Pixel coordinate tracking data
——

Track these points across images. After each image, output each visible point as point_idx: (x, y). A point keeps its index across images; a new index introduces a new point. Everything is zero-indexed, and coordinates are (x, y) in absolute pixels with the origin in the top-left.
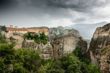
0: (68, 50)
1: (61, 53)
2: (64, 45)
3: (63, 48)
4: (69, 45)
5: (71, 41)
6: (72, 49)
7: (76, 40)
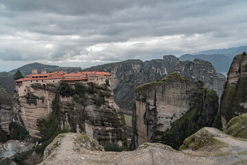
0: (168, 114)
1: (151, 120)
2: (157, 102)
3: (155, 109)
4: (169, 102)
5: (174, 93)
6: (178, 111)
7: (190, 88)
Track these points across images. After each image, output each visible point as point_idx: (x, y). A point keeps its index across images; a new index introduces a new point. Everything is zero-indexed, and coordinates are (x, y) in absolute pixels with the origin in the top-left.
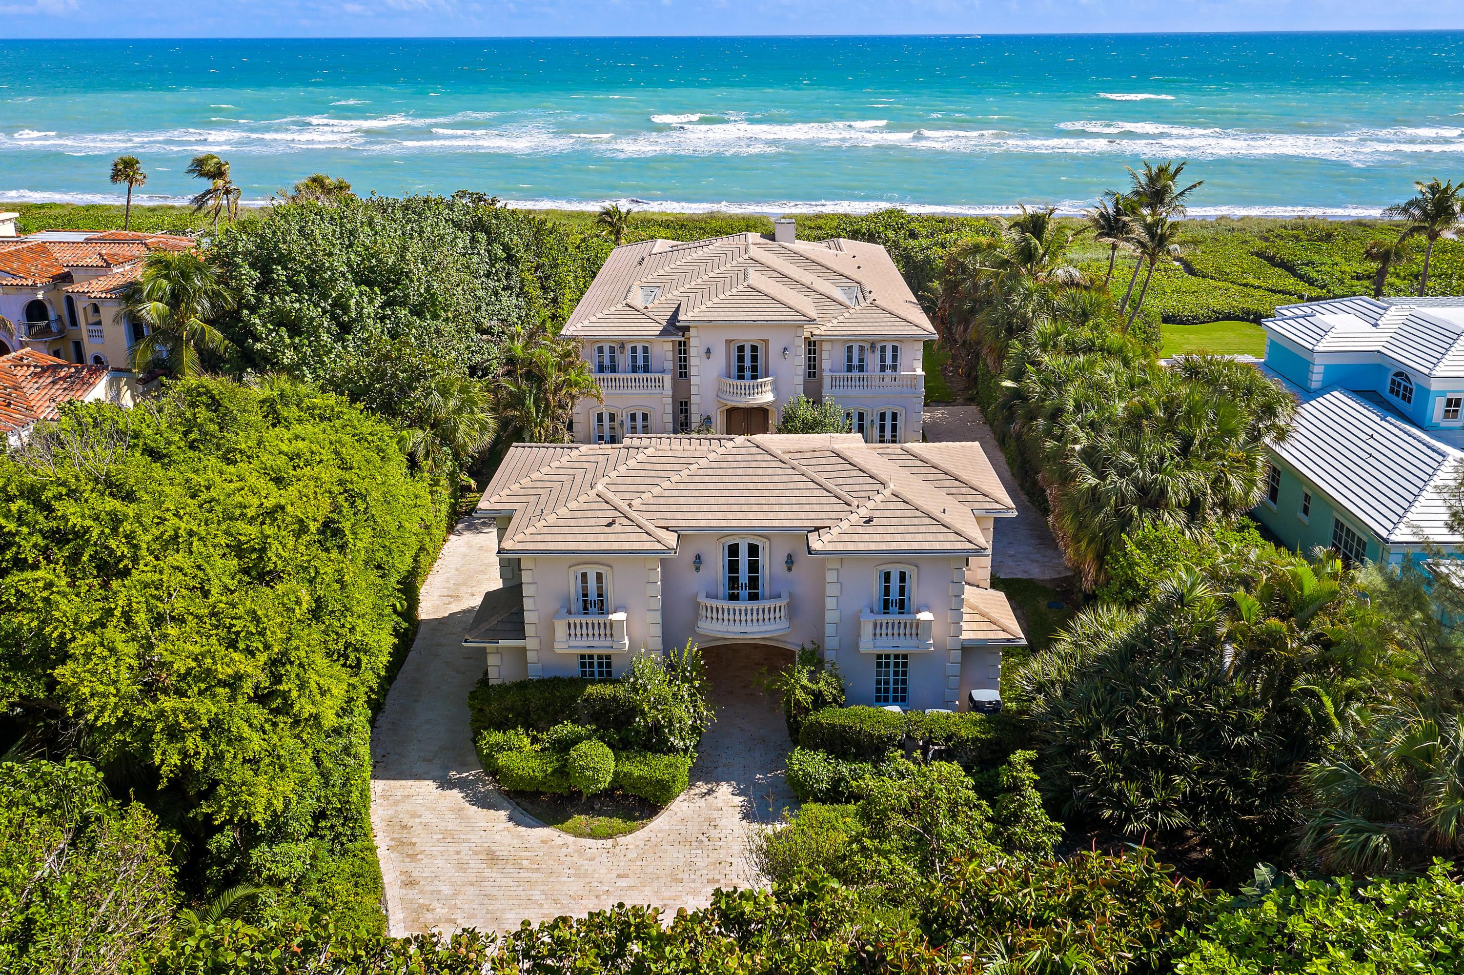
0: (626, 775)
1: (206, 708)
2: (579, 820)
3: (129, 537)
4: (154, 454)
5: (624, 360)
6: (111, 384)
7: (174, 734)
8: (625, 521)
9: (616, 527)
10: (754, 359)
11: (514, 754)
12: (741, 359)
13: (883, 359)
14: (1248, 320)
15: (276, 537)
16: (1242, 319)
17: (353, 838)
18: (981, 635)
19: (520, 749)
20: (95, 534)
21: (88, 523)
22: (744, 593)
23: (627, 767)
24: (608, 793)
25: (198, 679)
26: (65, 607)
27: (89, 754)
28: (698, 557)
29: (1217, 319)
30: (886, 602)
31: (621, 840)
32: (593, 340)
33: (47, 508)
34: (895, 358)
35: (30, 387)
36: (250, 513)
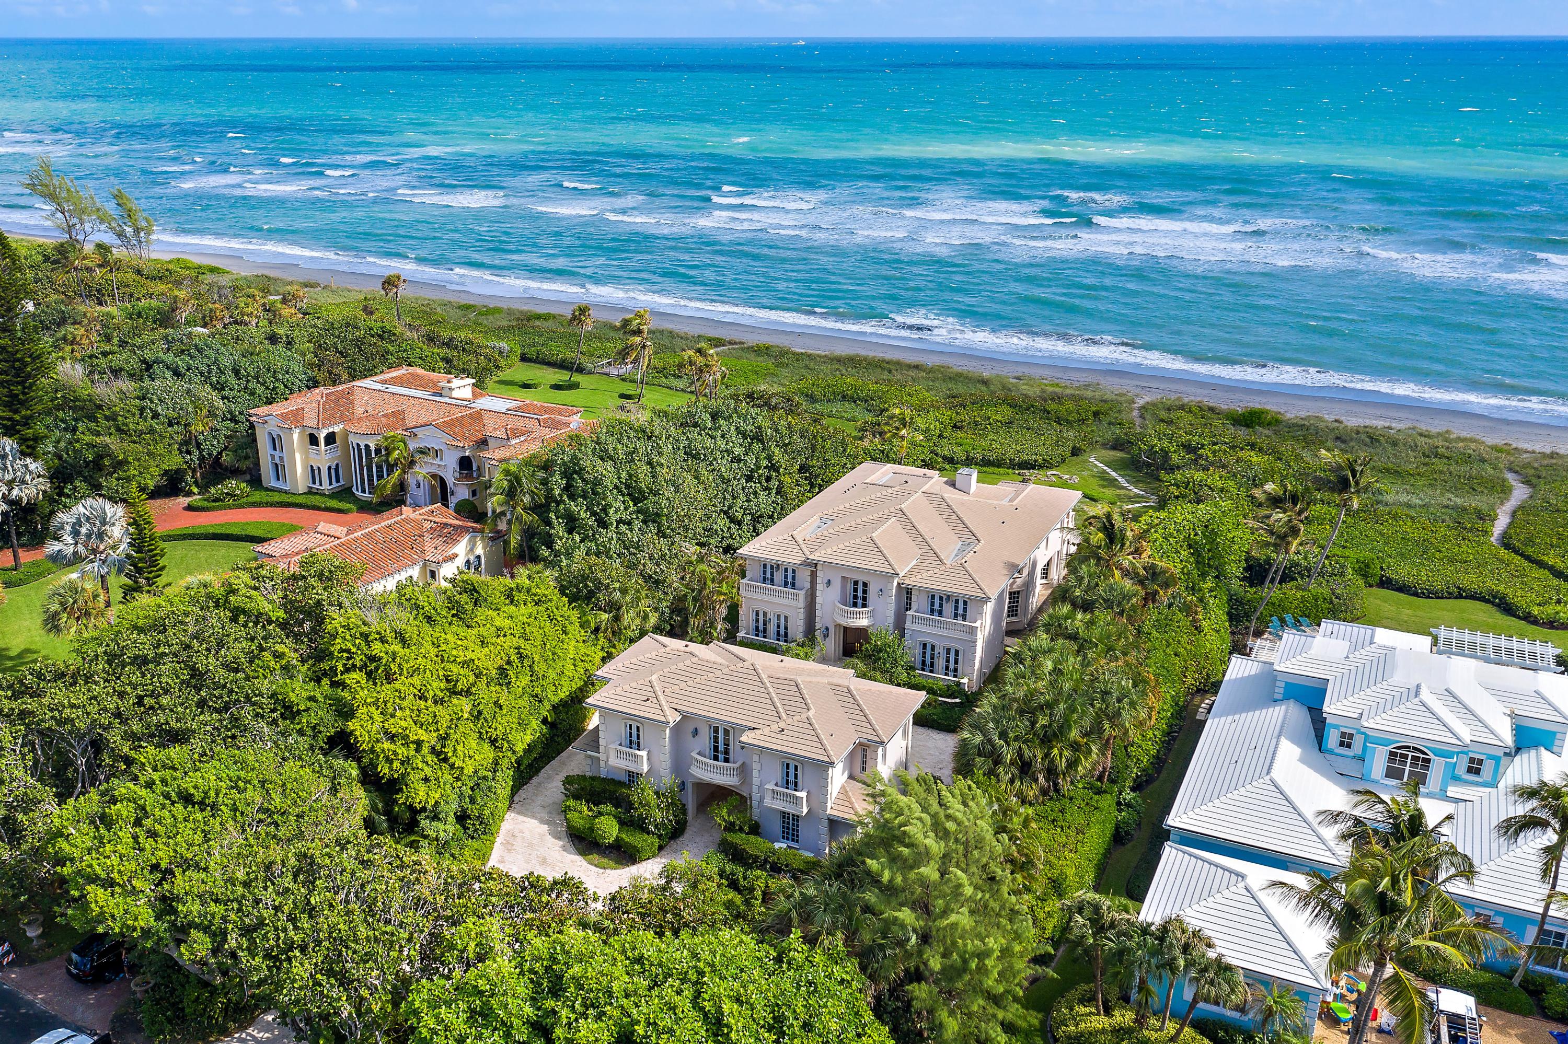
0: (622, 839)
1: (401, 751)
2: (595, 857)
3: (400, 665)
4: (429, 619)
5: (779, 576)
6: (470, 540)
7: (389, 761)
8: (655, 700)
9: (648, 703)
10: (865, 592)
11: (576, 814)
12: (856, 590)
13: (956, 608)
14: (1493, 603)
15: (465, 676)
16: (1487, 601)
17: (485, 833)
18: (840, 814)
19: (580, 812)
20: (384, 661)
21: (382, 654)
22: (721, 756)
23: (624, 836)
24: (610, 847)
25: (403, 738)
26: (362, 694)
27: (359, 760)
28: (696, 729)
29: (1460, 597)
30: (787, 781)
31: (608, 871)
32: (758, 560)
33: (368, 643)
34: (965, 610)
35: (427, 537)
36: (459, 660)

——

Render every line of the listing above as a numbered list, skipping blank lines. Leave the picture markers out.

1. Track these points across images. After each image, output each visible point as point_idx: (x, y). A point keeps its index across images; a new index introduces a new point. Everything is zero-indexed, and coordinates are (x, y) in absolute pixels with the origin in the top-left.
2. 0: (68, 50)
3. 1: (61, 53)
4. 2: (64, 45)
5. 3: (63, 48)
6. 4: (69, 45)
7. 5: (71, 41)
8. 6: (72, 49)
9. 7: (76, 40)
10. 0: (168, 114)
11. 1: (151, 120)
12. 2: (157, 102)
13. 3: (155, 109)
14. 4: (169, 102)
15. 5: (174, 93)
16. 6: (178, 111)
17. 7: (190, 88)
18. Track these points across images. After each image, output each visible point as point_idx: (x, y). A point keeps its index across images; a new index introduces a new point. Everything is zero-indexed, and coordinates are (x, y) in absolute pixels with the origin in the top-left.
19. 0: (626, 775)
20. 1: (206, 708)
21. 2: (579, 820)
22. 3: (129, 537)
23. 4: (154, 454)
24. 5: (624, 360)
25. 6: (111, 384)
26. 7: (174, 734)
27. 8: (625, 521)
28. 9: (616, 527)
29. 10: (754, 359)
30. 11: (514, 754)
31. 12: (741, 359)
32. 13: (883, 359)
33. 14: (1248, 320)
34. 15: (276, 537)
35. 16: (1242, 319)
36. 17: (353, 838)
37. 18: (981, 635)
38. 19: (520, 749)
39. 20: (95, 534)
40. 21: (88, 523)
41. 22: (744, 593)
42. 23: (627, 767)
43. 24: (608, 793)
44. 25: (198, 679)
45. 26: (65, 607)
46. 27: (89, 754)
47. 28: (698, 557)
48. 29: (1217, 319)
49. 30: (886, 602)
50. 31: (621, 840)
51. 32: (593, 340)
52. 33: (47, 508)
53. 34: (895, 358)
54. 35: (30, 387)
55. 36: (250, 513)
56. 0: (622, 839)
57. 1: (401, 751)
58. 2: (595, 857)
59. 3: (400, 665)
60. 4: (429, 619)
61. 5: (779, 576)
62. 6: (470, 540)
63. 7: (389, 761)
64. 8: (655, 700)
65. 9: (648, 703)
66. 10: (865, 592)
67. 11: (576, 814)
68. 12: (856, 590)
69. 13: (956, 608)
70. 14: (1493, 603)
71. 15: (465, 676)
72. 16: (1487, 601)
73. 17: (485, 833)
74. 18: (840, 814)
75. 19: (580, 812)
76. 20: (384, 661)
77. 21: (382, 654)
78. 22: (721, 756)
79. 23: (624, 836)
80. 24: (610, 847)
81. 25: (403, 738)
82. 26: (362, 694)
83. 27: (359, 760)
84. 28: (696, 729)
85. 29: (1460, 597)
86. 30: (787, 781)
87. 31: (608, 871)
88. 32: (758, 560)
89. 33: (368, 643)
90. 34: (965, 610)
91. 35: (427, 537)
92. 36: (459, 660)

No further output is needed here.